Start of DATA RECORDS
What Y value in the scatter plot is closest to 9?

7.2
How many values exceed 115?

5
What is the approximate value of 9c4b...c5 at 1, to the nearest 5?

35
End of DATA RECORDS
> [DIRECTIONS FOR THIS TASK]: Lay out every line of the records above as a numbered list, leaving out the blank lines.

> [ANSWER SPACE]:
1. What Y value in the scatter plot is closest to 9?
2. 7.2
3. How many values exceed 115?
4. 5
5. What is the approximate value of 9c4b...c5 at 1, to the nearest 5?
6. 35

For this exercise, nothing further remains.